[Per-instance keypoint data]
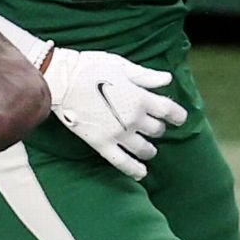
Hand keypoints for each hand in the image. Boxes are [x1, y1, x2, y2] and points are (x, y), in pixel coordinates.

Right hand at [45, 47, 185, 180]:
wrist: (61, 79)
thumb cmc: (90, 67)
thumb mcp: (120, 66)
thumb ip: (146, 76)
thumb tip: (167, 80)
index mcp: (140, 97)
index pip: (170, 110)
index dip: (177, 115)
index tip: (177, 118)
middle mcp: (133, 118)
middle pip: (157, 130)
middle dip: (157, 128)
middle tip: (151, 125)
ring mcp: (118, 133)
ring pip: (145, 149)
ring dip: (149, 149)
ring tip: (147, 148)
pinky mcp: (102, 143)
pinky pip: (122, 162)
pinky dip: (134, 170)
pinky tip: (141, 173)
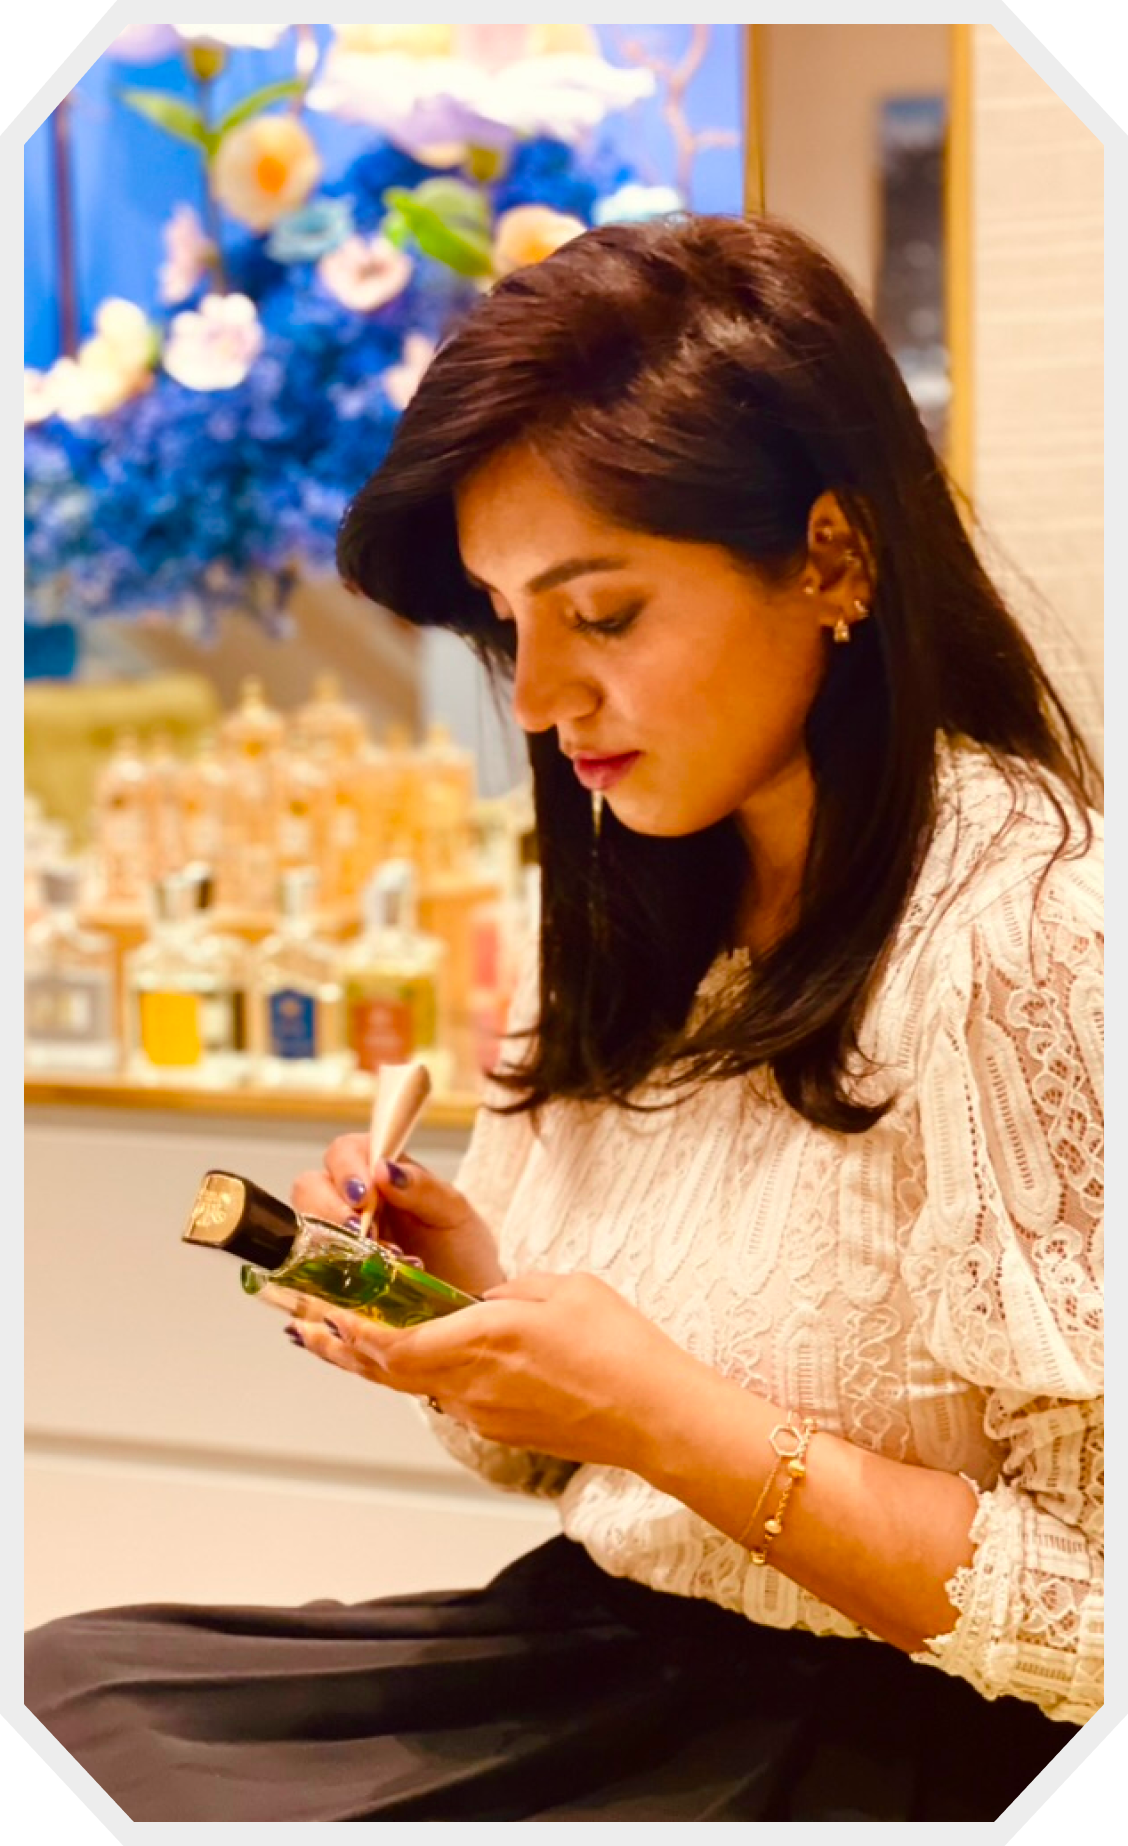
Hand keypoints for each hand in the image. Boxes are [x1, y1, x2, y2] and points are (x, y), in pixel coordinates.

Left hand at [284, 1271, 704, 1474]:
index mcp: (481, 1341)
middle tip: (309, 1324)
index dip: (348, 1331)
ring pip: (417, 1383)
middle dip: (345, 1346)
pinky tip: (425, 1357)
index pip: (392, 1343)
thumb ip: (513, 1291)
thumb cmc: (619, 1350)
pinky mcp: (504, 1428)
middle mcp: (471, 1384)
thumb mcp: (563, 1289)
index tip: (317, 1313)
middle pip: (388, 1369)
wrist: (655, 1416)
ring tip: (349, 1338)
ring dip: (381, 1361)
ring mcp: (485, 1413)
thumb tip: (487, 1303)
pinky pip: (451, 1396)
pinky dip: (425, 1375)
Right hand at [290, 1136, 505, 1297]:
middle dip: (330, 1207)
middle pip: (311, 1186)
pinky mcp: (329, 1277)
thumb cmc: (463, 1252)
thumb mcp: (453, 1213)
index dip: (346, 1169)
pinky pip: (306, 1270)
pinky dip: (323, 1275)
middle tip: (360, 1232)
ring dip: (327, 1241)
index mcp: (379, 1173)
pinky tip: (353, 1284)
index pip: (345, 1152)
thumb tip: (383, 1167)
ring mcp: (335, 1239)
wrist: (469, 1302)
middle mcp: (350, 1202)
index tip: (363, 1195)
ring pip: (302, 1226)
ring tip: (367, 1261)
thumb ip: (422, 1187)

* * *

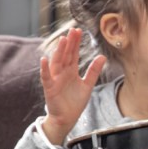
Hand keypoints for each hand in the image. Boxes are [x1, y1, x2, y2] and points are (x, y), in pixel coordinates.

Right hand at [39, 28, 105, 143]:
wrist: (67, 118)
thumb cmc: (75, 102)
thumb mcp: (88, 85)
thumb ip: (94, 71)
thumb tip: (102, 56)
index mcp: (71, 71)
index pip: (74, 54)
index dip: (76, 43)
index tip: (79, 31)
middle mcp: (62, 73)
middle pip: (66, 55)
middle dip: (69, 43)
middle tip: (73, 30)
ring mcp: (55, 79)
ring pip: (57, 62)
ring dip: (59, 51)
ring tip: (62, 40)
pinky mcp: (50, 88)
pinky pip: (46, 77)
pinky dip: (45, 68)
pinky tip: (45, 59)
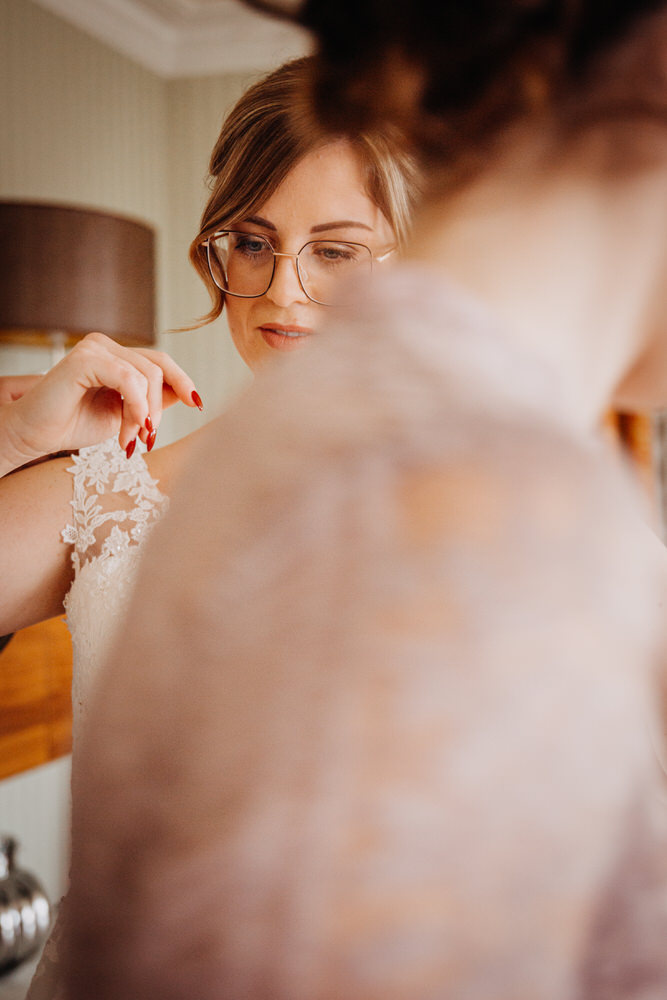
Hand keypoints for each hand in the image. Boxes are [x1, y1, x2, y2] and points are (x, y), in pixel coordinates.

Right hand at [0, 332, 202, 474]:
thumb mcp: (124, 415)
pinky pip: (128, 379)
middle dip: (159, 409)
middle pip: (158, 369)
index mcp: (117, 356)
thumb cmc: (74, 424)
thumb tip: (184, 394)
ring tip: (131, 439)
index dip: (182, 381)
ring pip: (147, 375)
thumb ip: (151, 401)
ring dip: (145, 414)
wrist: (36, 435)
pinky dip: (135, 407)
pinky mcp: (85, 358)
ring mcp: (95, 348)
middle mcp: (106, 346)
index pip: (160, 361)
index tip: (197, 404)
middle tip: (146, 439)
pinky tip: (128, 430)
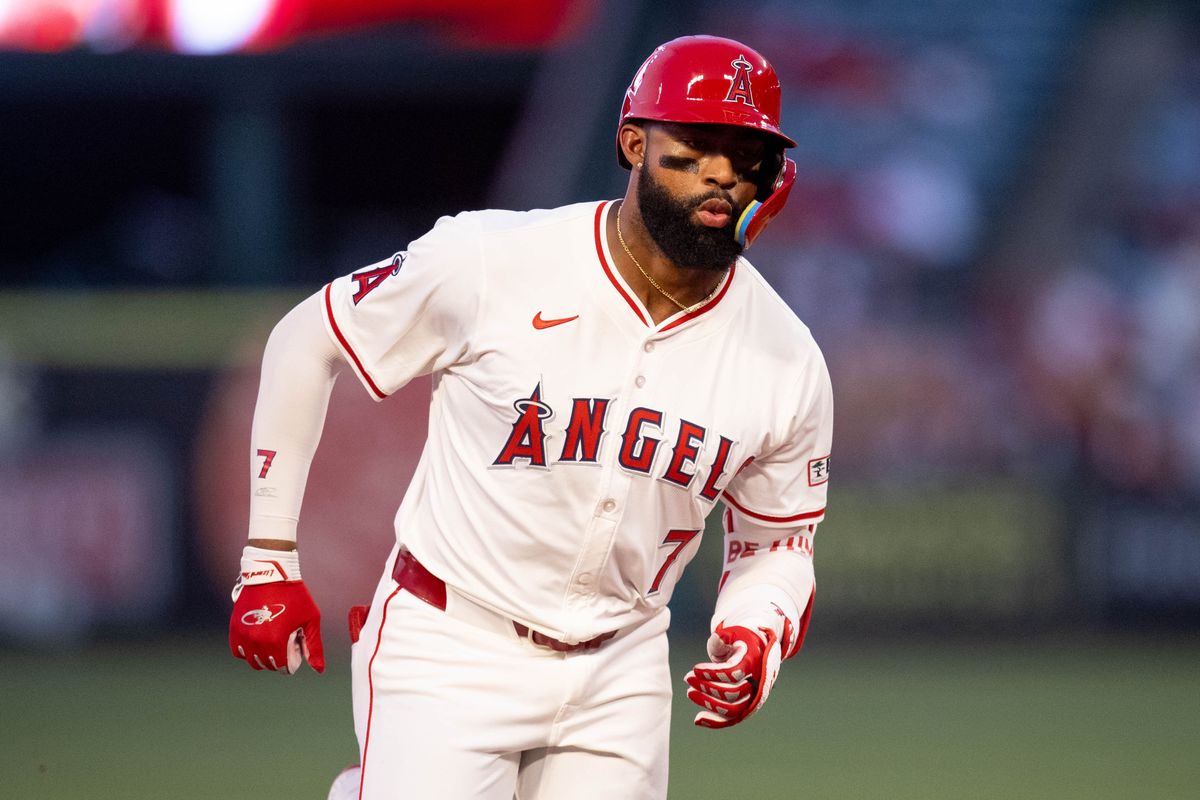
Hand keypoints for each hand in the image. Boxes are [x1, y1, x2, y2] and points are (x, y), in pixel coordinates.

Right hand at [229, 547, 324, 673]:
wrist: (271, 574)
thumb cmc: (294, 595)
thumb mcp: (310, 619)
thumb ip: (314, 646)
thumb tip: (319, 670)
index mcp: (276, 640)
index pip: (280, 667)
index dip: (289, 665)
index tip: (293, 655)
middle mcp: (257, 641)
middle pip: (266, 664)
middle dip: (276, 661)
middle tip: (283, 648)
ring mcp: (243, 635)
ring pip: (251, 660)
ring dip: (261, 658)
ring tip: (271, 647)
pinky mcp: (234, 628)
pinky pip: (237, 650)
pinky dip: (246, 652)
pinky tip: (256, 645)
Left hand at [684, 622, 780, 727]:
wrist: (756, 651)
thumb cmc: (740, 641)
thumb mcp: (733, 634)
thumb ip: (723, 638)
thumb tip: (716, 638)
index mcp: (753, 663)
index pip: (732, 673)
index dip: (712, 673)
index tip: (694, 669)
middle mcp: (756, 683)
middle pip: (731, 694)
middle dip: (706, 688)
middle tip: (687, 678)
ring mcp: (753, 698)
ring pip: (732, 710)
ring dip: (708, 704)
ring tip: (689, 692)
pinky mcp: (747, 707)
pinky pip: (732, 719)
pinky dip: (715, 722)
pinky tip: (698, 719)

--

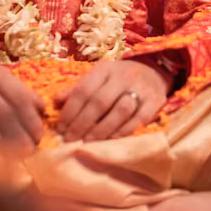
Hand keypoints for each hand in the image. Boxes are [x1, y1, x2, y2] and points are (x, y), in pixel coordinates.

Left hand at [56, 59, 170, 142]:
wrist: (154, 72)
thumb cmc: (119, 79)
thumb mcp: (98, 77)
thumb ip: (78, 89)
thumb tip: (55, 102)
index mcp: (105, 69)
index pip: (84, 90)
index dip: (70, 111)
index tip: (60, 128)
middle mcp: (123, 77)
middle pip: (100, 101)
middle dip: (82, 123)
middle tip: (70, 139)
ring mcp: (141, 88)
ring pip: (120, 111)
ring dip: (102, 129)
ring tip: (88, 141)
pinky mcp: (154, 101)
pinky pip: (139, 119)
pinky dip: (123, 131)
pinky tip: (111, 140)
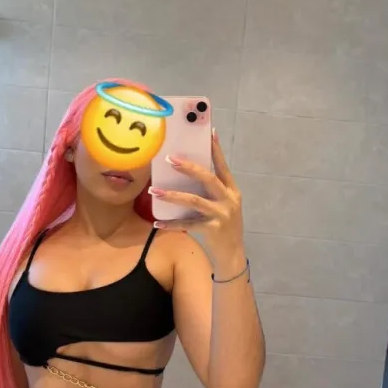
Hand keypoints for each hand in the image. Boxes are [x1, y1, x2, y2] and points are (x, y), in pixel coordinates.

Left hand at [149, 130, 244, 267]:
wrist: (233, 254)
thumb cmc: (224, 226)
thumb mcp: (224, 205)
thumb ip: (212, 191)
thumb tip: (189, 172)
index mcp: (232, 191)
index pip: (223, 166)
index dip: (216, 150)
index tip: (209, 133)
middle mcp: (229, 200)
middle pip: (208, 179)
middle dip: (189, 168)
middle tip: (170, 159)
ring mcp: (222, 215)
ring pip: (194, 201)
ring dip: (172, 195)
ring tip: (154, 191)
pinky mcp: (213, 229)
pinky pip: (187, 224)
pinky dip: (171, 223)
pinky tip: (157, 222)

▶ Exercise details
Report each line above that includes the string "wrist".

▶ The completed task
wrist: (61, 79)
wrist: (655, 1416)
wrist: (469, 1302)
wrist: (67, 118)
wrist: (36, 435)
wrist: (271, 574)
wrist: (756, 651)
wrist: (154, 72)
wrist: (233, 254)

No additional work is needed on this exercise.